Depois de revigorar recentemente o género de terror com o portentoso “Saw – Enigma Mortal”, o jovem realizador James Wan constrói em “Sentença de Morte” um não mais do que interessante thriller urbano de série B. Tudo começa com um genérico construído a partir de gravações caseiras, que mostram vários momentos marcantes de uma família unida e feliz. Elaborada esta introdução, Wan coloca nas suas mãos a capacidade de saltar imediatamente para o primeiro ponto de viragem – que normalmente só aparece perto do trigésimo minuto -, momento em que Nick Hume assiste ao assassinato bárbaro e demente do seu primogénito numa estação de serviço, por mero apetite voraz de um gangue local. Com a sua vida virada do avesso, Hume é ainda informado algum tempo depois que o responsável pelo crime apenas foi condenado a uma pena de prisão de meia dúzia de anos. E é nesse momento que decide retirar todas as acusações e fazer justiça pelas suas próprias mãos.

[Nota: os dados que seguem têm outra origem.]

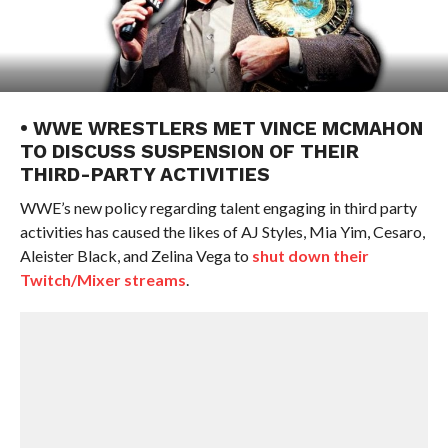
• WWE WRESTLERS MET VINCE MCMAHON
TO DISCUSS SUSPENSION OF THEIR
THIRD-PARTY ACTIVITIES
WWE’s new policy regarding talent engaging in third party
activities has caused the likes of AJ Styles, Mia Yim, Cesaro,
Aleister Black, and Zelina Vega to
shut down their
Twitch/Mixer streams
.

“Death Sentence” é a prosopopeia cinematográfica de um maratonista que arranca em grande velocidade, ganha destaque inicial na frente da corrida, mas que acaba por não ter pedalada para manter o ritmo e chegar à meta junto dos melhores. Baseado num dos livros de Brian Garfield, o mesmo autor da obra literária que inspirou “O Vingador da Noite”, de 1974 - e que imortalizou Charles Bronson -, o filme transforma-se aos poucos numa banda desenhada negra e distante sobre a vingança como obsessão e estilo de vida. Seguindo uma relação de “violência que gera violência”, Kevin Bacon acaba por se tornar na própria escumalha que persegue, ao contrário de Bronson, que nunca abandonava moralmente o flanco dos bons da fita. E apesar de essa ter sido uma batata quente com a qual Wan não soube ainda lidar – já dizia Clint Eastwood numa das suas obras mais notáveis, “um homem tem que saber quais são as suas limitações” -, foi esse mesmo aspecto que permitiu que a grande lição a retirar do filme não tombasse para nenhum dos lados. Não há final feliz – nem sequer um final de jeito, imagine-se – nem vitória dos heróis; apenas a conclusão de que a vingança fria e crua acaba por resultar num círculo vicioso de raiva e ódio, com proventos fúteis, senão mesmo perversos.
Estamos então perante uma fita desequilibrada, onde o genial – por exemplo, aquela perseguição insigne a pé, num parque de estacionamento de vários pisos, construída e editada posteriormente de forma exímia – oscila muitas vezes com o banal – diálogos pouco trabalhados e aquele final medonhamente poético, tão grotesco como decepcionante. No entanto, subsiste a valentia enquanto entretenimento dramático desfocado de um julgamento moral dogmático. E só assim, sem grandes pretensões ou exigências, é que “Sentença de Morte” consegue ser apreciado. Caso contrário, terá simplesmente que se contentar com um par de cenas memoráveis, uma homenagem visível a “Taxi Driver” e um cameo ou outro delicioso de John Goodman, um actor constantemente esquecido por quem de direito.
3 comentários:
É verdade! Vi-o há bastante tempo, mas lembro-me de ter ficado um pouco desiludido com a história no final...
Acho que na cena da capela no fim poderiam ter aproveitado um pensamento de George Orwell (passo a citar): "Revenge is an act which you want to commit when you are powerless and because you are powerless: as soon as the sense of impotence is removed, the desire evaporates also." [não digo mais porque nao quero ser spoiler, mas quem viu acho que percebe]
Não achei um filme muito mau, mas estava a espera de mais...
um grande abraço Knox!
Eu gostei do filme.
Admito que não seja uma "obra prima", mas sendo um fã dos revenge movies que populavam os cinemas e clubes de video nos 80s, este acaba por ser um bom retorno a este estilo de género.
Quanto ao fim... achei que o efeito pretendido era mesmo esse.
Bom fim de semana prolongado - e aproveitem para rever o Blade Runner no grande ecrã! :)
Definitivamente também estava à espera de mais, apesar do filme ter momentos isolados muito muito bons - a perseguição no parque, por exemplo. Mas Wan tem futuro. Vamos esperar por o que aí vem. Um grande abraço Dutch!
Carlos, eu percebo a mensagem do final, mas julgo que a execução da cena final deixou muito a desejar. Poderiam ter feito passado a mesma ideia com moldes bem mais imaginativos. Quanto ao Blade Runner, já o fui ver esta semana. Por vezes, nem se dá conta que é um filme com 30 anos. É notável! Um abraço!